The Children of Hurin (2007; 313 pages): Unfinished Tales introduced us to a novella-length version of the Children of Hurin, told here in a self-contained narrative. This is probably one of Tolkien’s more accessible works after Lord of the Rings, but it’s also pretty grim and in some ways has more in common with A Game of Thrones than Lord of the Rings.
Tales from the Perilous Realm (2008; 403 pages): This is a collection of some of Tolkien’s shorter works, and only the Tom Bombadil poems have to do with Middle Earth, but the comedic dragon-tale Farmer Giles of Ham is probably the next best thing to read for fans of The Hobbit after Lord of the Rings. If, however, you only read three of Tolkien’s works, it’s best to go with The Hobbit, The Lord of the Rings, and the essay “On Fairy Stories” included in this book.

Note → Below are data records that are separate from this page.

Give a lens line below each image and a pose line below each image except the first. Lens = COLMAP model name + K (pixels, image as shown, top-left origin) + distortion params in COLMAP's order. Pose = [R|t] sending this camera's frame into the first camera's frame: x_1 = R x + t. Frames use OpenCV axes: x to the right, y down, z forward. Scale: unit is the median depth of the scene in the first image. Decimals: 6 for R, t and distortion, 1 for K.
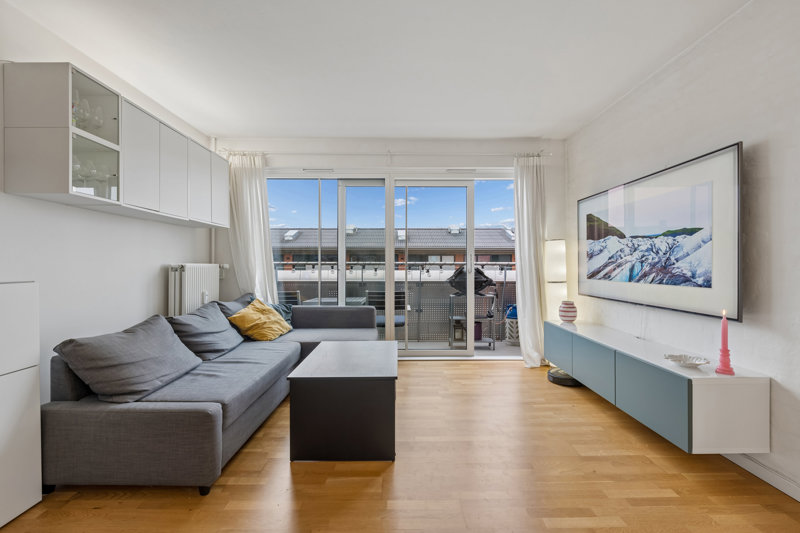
lens RADIAL K [[344.5, 0, 400.0], [0, 344.5, 266.5], [0, 0, 1]] dist [-0.002577, -0.000553]
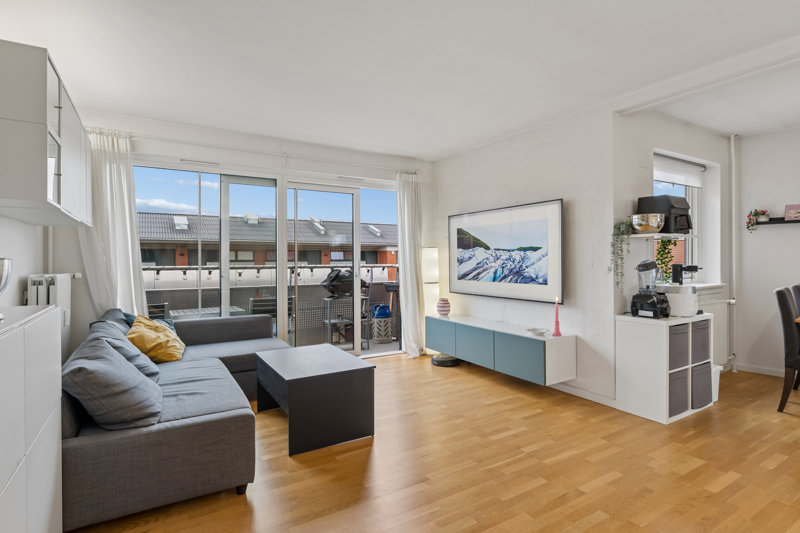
lens RADIAL K [[415.2, 0, 402.1], [0, 415.2, 260.2], [0, 0, 1]] dist [-0.002543, 0.000120]
pose [[0.855725, -0.003386, 0.517420, -0.445639], [0.006634, 0.999968, -0.004429, -0.032272], [-0.517388, 0.007222, 0.855720, -0.205509]]
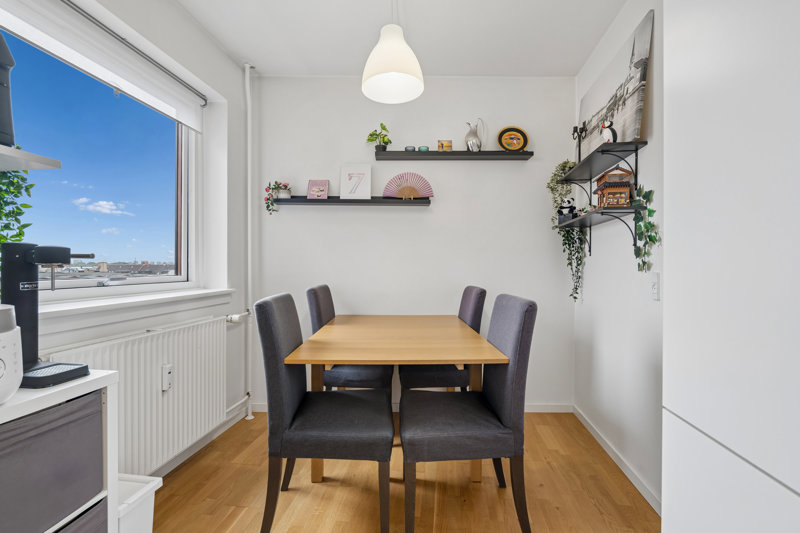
lens RADIAL K [[355.1, 0, 398.8], [0, 355.1, 269.6], [0, 0, 1]] dist [-0.001241, -0.000310]
pose [[0.140159, -0.006368, 0.990109, 0.548223], [0.001381, 0.999980, 0.006236, 0.003615], [-0.990128, 0.000493, 0.140165, -0.025207]]
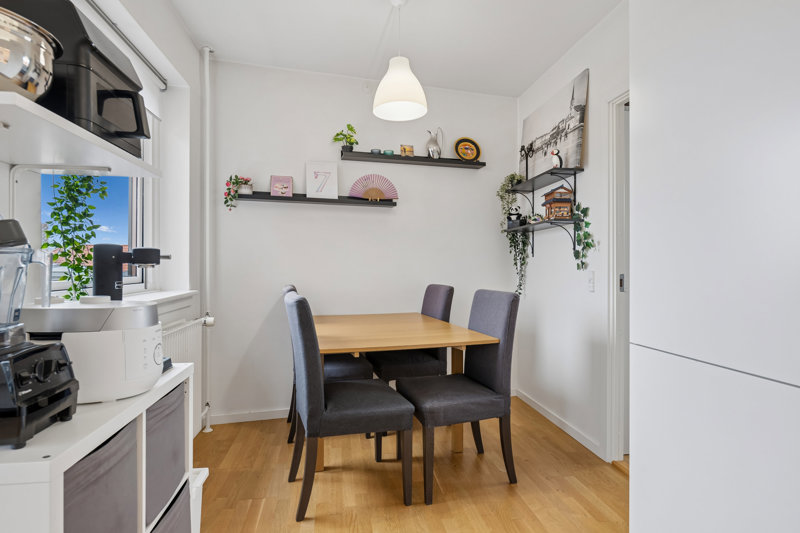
lens RADIAL K [[419.6, 0, 399.2], [0, 419.6, 268.8], [0, 0, 1]] dist [-0.000973, -0.000240]
pose [[-0.139627, -0.004397, 0.990194, 0.362034], [0.002967, 0.999984, 0.004859, 0.003225], [-0.990200, 0.003616, -0.139612, 0.160677]]
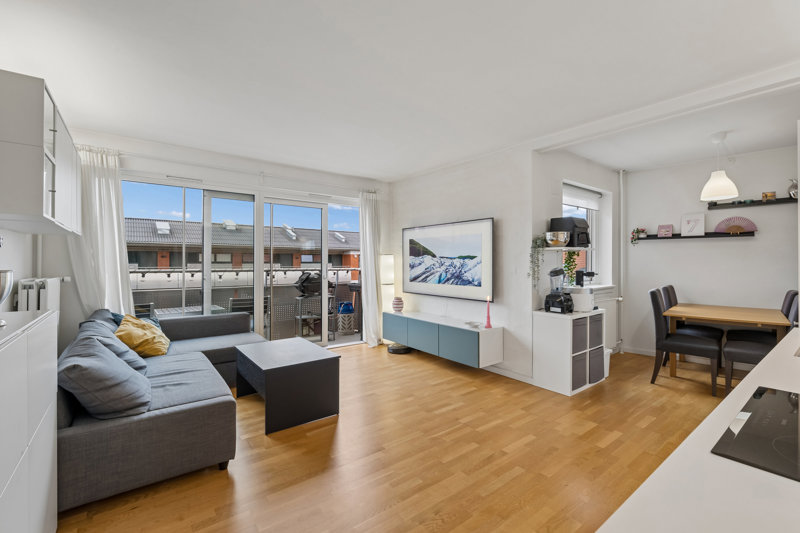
lens RADIAL K [[352.3, 0, 401.8], [0, 352.3, 262.0], [0, 0, 1]] dist [-0.001362, -0.000527]
pose [[0.794939, 0.002111, 0.606686, -0.459143], [0.000960, 0.999988, -0.004738, -0.047159], [-0.606689, 0.004348, 0.794927, -0.228494]]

Beren and Luthien (2017; 288 pages): Unlike The Children of Hurin, this is not a long, sustained version of the Beren and Luthien tale, but reads more like a one-volume edition of the History of Middle Earth, focusing only on the story of Beren and Luthien and tracing its development through Tolkien’s life.
The Fall of Gondolin (2018; 302 pages): Ninety-three-year-old Christopher Tolkien declared that The Fall of Gondolin – in which he traces the evolution of his father’s oldest tale as he did in Beren and Luthien – to be his last book. Tolkien’s posthumous publications have either come to an end or are about to enter a whole new age.